# Best knots for a "tree swing"



## cnice_37

This weekend I'll be hanging a children's swing in a small maple we have in the backyard. I don't claim to be an arborist, certainly not a climber, and my fishing skills are limited to drinking beer.

That being said, I need some help with the best knot for my application. I was hoping to just use rope, with no anchors in the tree.
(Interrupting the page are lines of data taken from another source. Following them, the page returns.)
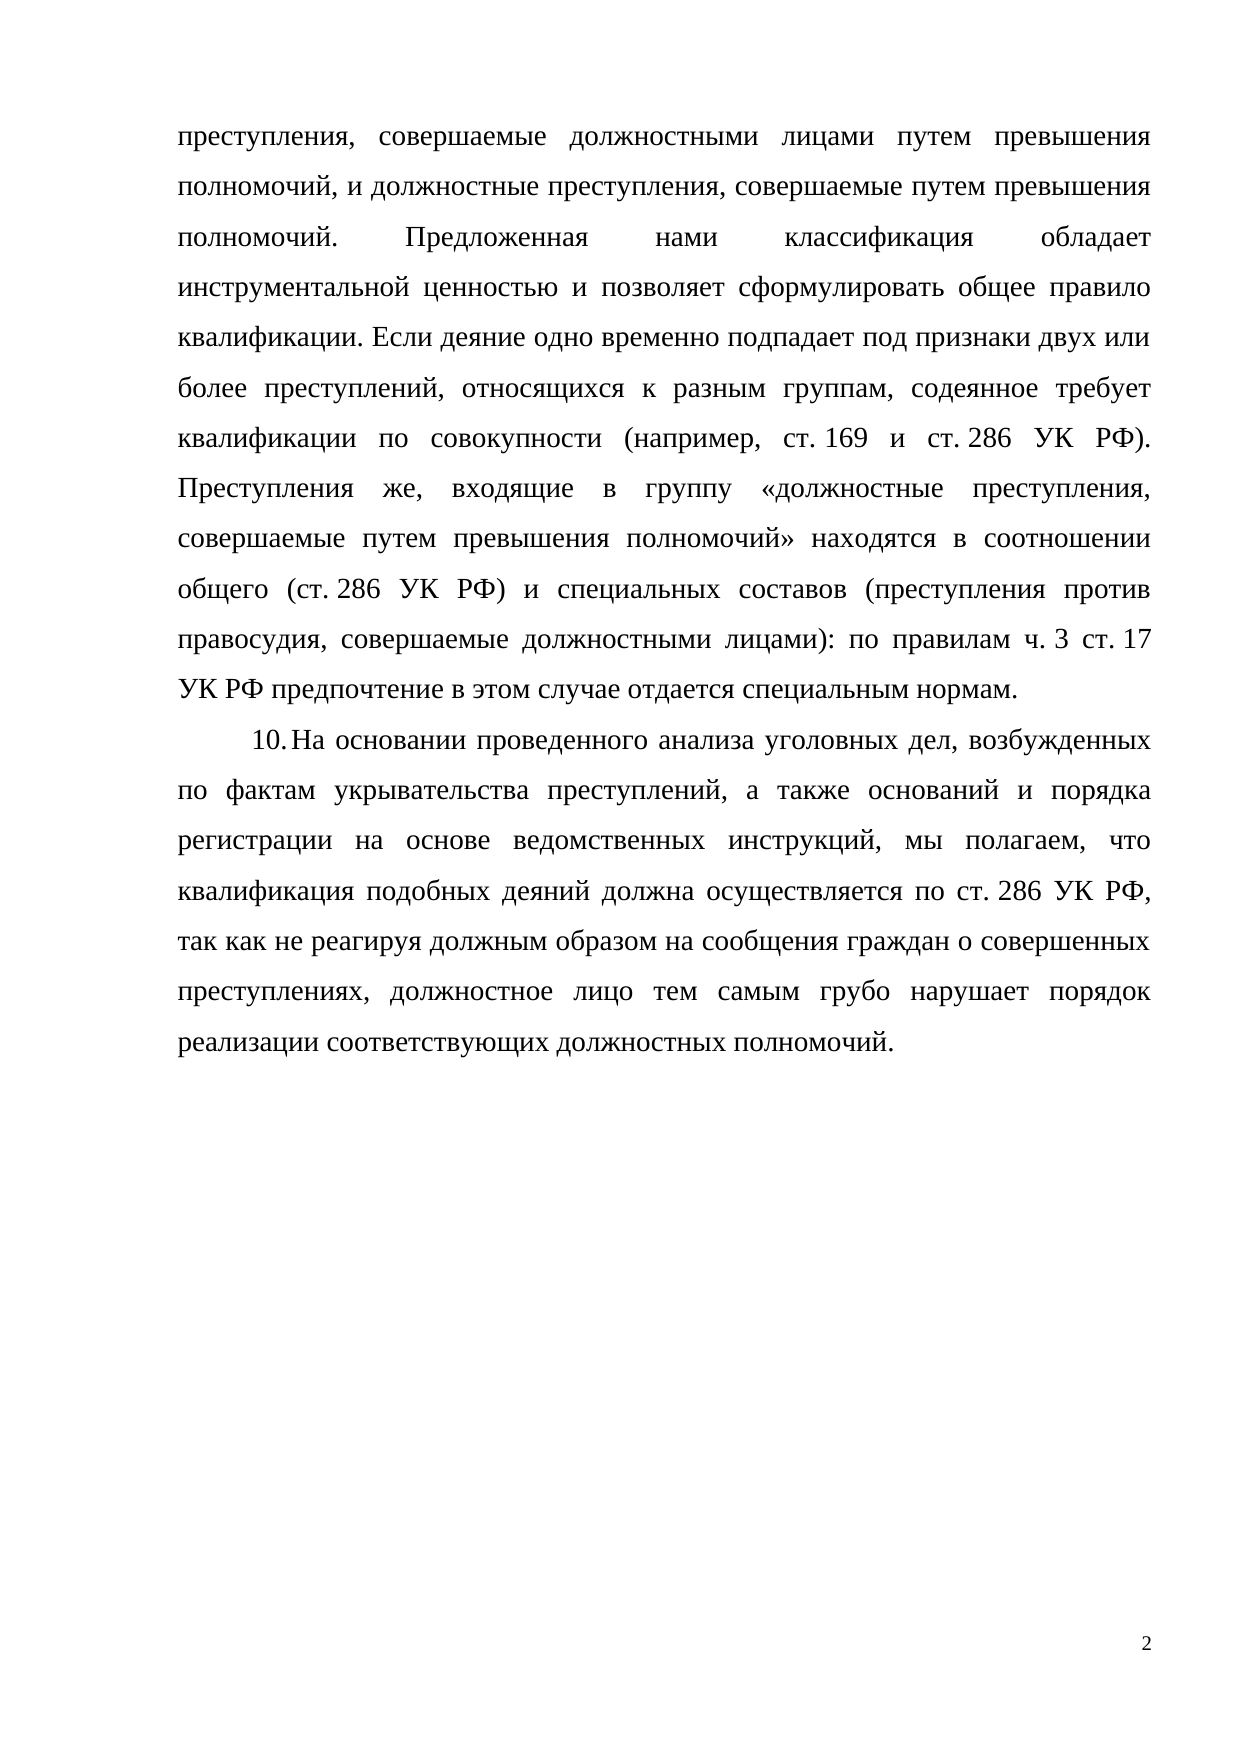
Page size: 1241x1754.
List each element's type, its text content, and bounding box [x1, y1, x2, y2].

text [177, 118, 1152, 705]
text 10. На основании проведенного анализа уголовных дел, возбужденных по фактам укрывательства преступлений, а также оснований и порядка регистрации на основе ведомственных инструкций, мы полагаем, что квалификация подобных деяний должна осуществляется по ст. 286 УК РФ, так как не реагируя должным образом на сообщения граждан о совершенных преступлениях, должностное лицо тем самым грубо нарушает порядок реализации соответствующих должностных полномочий. [177, 722, 1152, 1057]
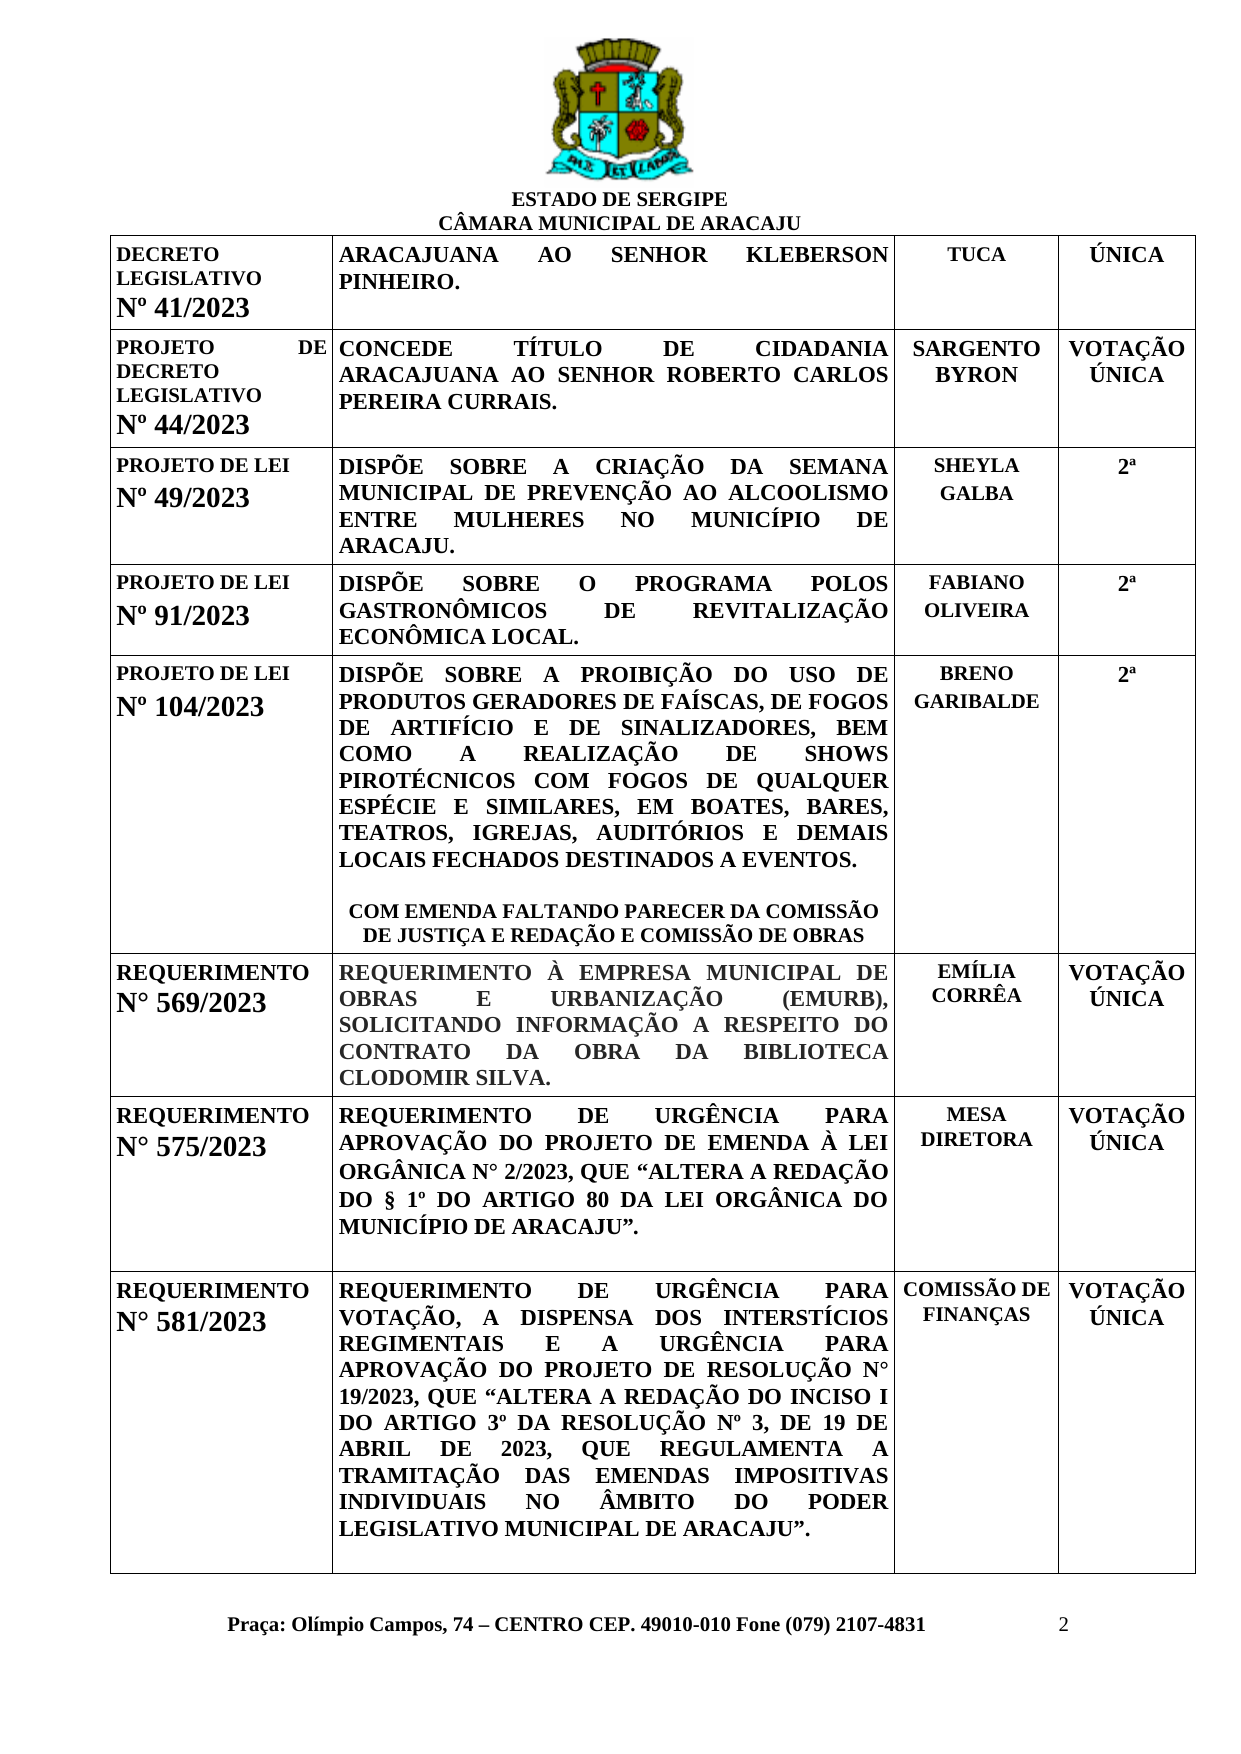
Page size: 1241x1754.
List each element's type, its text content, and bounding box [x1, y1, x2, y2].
Also, the limbs are somewhat wimpy, so I'll be supporting the main limb by tying to another.

Please educate me on knots and any techniques.

It's a children's swing so I think those things aren't rated past 40lbs.

Thanks,
Craig


----------



## yooper

http://www.animatedknots.com/swing/index.php?LogoImage=LogoGrog.jpg&Website=www.animatedknots.com


Hope this site helps you out.


----------



## cnice_37

yooper said:


> http://www.animatedknots.com/swing/index.php?LogoImage=LogoGrog.jpg&Website=www.animatedknots.com
> 
> 
> Hope this site helps you out.



ummm... YES!


----------



## RedlineIt

cnice,

If it's a "big kids" swing, ages 7 and above, you can hang the ropes almost parallel, just slightly wider at the top than the seat width. This gives bigger kids the chance to spin and wind the ropes up and experiment with getting dizzy.

If it's for little guys, 5 and under, space the ropes up top much wider than the seat, about six inches on each side for each 12 foot of rope, to reduce possible slew as the little guys are still learning their balance.

RedlineIt


----------